Stored dataset items:
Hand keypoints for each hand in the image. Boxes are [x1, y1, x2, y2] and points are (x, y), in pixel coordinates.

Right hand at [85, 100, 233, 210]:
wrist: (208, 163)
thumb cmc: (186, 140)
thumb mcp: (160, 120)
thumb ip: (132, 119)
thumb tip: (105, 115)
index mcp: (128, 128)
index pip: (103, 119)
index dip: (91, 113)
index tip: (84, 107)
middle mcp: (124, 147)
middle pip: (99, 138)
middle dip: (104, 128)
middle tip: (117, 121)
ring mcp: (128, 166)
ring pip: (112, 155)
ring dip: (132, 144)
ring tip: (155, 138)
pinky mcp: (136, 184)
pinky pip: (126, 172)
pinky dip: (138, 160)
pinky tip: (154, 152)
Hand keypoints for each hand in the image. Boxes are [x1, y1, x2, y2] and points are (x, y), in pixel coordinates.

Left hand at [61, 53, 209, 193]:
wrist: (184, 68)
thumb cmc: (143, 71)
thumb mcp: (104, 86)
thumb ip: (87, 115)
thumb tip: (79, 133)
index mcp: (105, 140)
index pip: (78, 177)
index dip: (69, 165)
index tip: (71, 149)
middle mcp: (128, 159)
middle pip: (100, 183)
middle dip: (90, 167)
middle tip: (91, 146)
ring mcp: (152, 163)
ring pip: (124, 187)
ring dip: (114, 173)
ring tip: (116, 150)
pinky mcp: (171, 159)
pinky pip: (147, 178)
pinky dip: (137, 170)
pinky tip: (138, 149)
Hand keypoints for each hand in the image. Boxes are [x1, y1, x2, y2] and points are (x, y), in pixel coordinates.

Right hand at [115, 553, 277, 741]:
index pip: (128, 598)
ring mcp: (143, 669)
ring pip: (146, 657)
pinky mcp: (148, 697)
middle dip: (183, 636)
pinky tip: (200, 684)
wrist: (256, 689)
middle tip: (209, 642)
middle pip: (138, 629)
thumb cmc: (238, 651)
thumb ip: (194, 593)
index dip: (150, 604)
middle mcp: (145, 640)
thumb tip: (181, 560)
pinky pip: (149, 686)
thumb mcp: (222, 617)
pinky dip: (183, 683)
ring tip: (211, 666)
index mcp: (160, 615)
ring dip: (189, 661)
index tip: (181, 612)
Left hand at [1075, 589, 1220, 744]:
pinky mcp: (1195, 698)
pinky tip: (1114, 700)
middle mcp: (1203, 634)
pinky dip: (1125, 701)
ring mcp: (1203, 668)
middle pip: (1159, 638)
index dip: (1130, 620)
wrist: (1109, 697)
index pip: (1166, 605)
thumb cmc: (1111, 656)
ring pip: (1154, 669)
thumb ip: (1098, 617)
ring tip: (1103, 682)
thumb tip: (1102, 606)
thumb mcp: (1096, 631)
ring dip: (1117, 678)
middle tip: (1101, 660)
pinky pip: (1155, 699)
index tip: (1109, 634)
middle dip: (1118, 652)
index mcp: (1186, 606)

_PROMPT_
Copy nothing beyond the line containing "pinky tip: (154, 152)". Transcribe exactly from the first line of the entries down to that line, inclusive.

_RESULT FOR THIS EXERCISE_
Hand keypoints for each hand in the image. Boxes are [x1, y1, x2, y2] and points are (x, y), in pixel coordinates.

Right hand at [85, 100, 233, 210]:
wrist: (208, 163)
thumb cmc: (186, 140)
thumb mcp: (160, 120)
thumb ip: (132, 119)
thumb tip: (105, 115)
index mcp: (128, 128)
index pip: (103, 119)
index dip: (91, 113)
index tip: (84, 107)
middle mcp: (124, 147)
middle pip: (99, 138)
middle dip: (104, 128)
middle tip: (117, 121)
ring mcp: (128, 166)
ring pip: (112, 155)
ring dip: (132, 144)
ring tip: (155, 138)
pinky mcp: (136, 184)
pinky pip: (126, 172)
pinky dip: (138, 160)
pinky tip: (154, 152)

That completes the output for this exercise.